The biggest challenge with gene-based research like this is that we know so much and yet so little.  The human genome project was published in 2001, but we still don't really know what to do with this wealth of knowledge.  I'm currently trying to take advantage of DNA's natural ability to fix itself and the impact this has on the strength of the bonds between the two strands of DNA in this area to work out which of my cells has been clever enough to take up my mutation.  But this technology is extremely new - even the ability to sequence DNA in affordable fashion is pretty radical.

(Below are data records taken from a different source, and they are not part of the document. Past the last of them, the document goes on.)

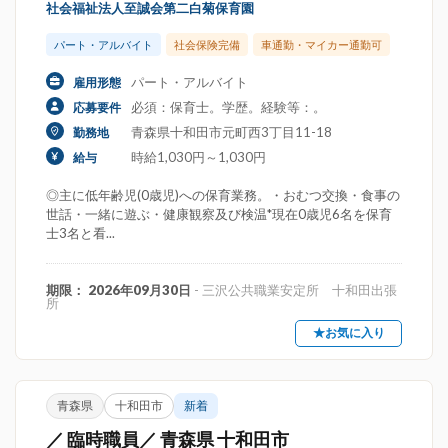
社会福祉法人至誠会第二白菊保育園
パート・アルバイト
社会保険完備
車通勤・マイカー通勤可
パート・アルバイト
雇用形態
必須：保育士。学歴。経験等：。
応募要件
青森県十和田市元町西3丁目11-18
勤務地
時給1,030円～1,030円
給与
◎主に低年齢児(0歳児)への保育業務。・おむつ交換・食事の
世話・一緒に遊ぶ・健康観察及び検温*現在0歳児6名を保育
士3名と看...
期限： 2026年09月30日
- 三沢公共職業安定所 十和田出張
所
★お気に入り
青森県
十和田市
新着
／ 臨時職員／ 青森県 十和田市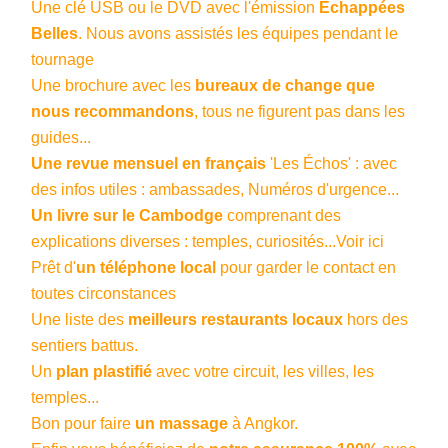
Une clé USB ou le DVD avec l'émission
Échappées
Belles
. Nous avons assistés les équipes pendant le
tournage
Une brochure avec les
bureaux de change que
nous recommandons
, tous ne figurent pas dans les
guides...
Une revue mensuel en français
'Les Échos' : avec
des infos utiles : ambassades, Numéros d'urgence...
Un livre sur le Cambodge
comprenant des
explications diverses : temples, curiosités...Voir ici
Prêt d'
un téléphone local
pour garder le contact en
toutes circonstances
Une liste des
meilleurs restaurants locaux
hors des
sentiers battus.
Un
plan plastifié
avec votre circuit, les villes, les
temples...
Bon pour faire
un massage
à Angkor.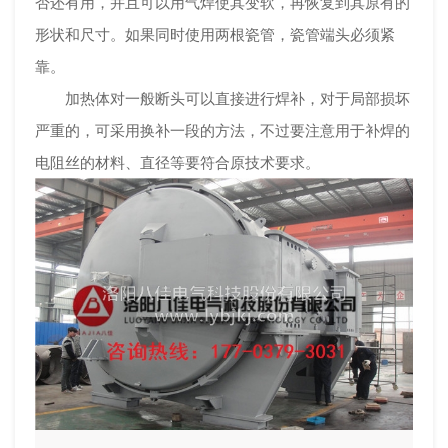
否还有用，并且可以用气焊使其变软，再恢复到其原有的
形状和尺寸。如果同时使用两根瓷管，瓷管端头必须紧
靠。
加热体对一般断头可以直接进行焊补，对于局部损坏
严重的，可采用换补一段的方法，不过要注意用于补焊的
电阻丝的材料、直径等要符合原技术要求。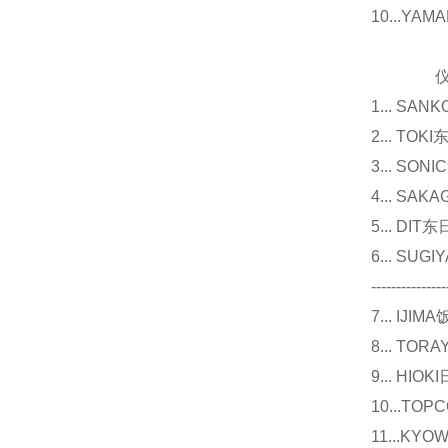
10...Y
仪器
1... 
2... T
3... 
4... S
5... D
6... 
---------------
7... I
8... T
9... 
10...
11...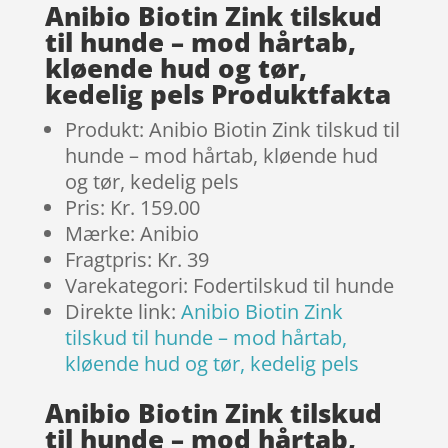
Anibio Biotin Zink tilskud
til hunde – mod hårtab,
kløende hud og tør,
kedelig pels Produktfakta
Produkt: Anibio Biotin Zink tilskud til
hunde – mod hårtab, kløende hud
og tør, kedelig pels
Pris: Kr. 159.00
Mærke: Anibio
Fragtpris: Kr. 39
Varekategori: Fodertilskud til hunde
Direkte link:
Anibio Biotin Zink
tilskud til hunde – mod hårtab,
kløende hud og tør, kedelig pels
Anibio Biotin Zink tilskud
til hunde – mod hårtab,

...and the flip side... but a justified statement.
Life is far too short to hold grudges, so as with most things, I am quick to forgive science its transgressions when it doesn't play the game - just an extra challenge to work around.  And it's fun working out why not when it's not.  And certainly makes traipsing to work in anything up to -18C with light, glittery snow falling even though it's March entirely worthwhile.  I attach some photos from a wee trip we made this weekend up to New Hampshire - good food, good friends, good hiking, good for the soul.  An excellent way to soothe any science or life stressors - which I still think I have been remarkably lucky with. Case in point: I discovered yesterday I will be homeless here in a couple of months - a problem that was solved within 12 hours thanks to generous offers of spare rooms.  See?  This is why overall I refuse to see people as anything other than wonderful and good.  

When I think back, many of my happiest and most significant memories are mornings.  Surely that's the true definition of a morning person?  But now I must insist.  Pick any of the above, crank it up to full volume, and if you're not either soothed or dancing around your room like an idiot you're doing it wrong.  Because no morning songs are ever sad, and I'm rooting for joy all round right now!

(And please could y'all not have any more major car crashes in my absence. Or minor ones for that matter.  Practically gave me a heart attack, and I'm not licensed to do anything about that over here).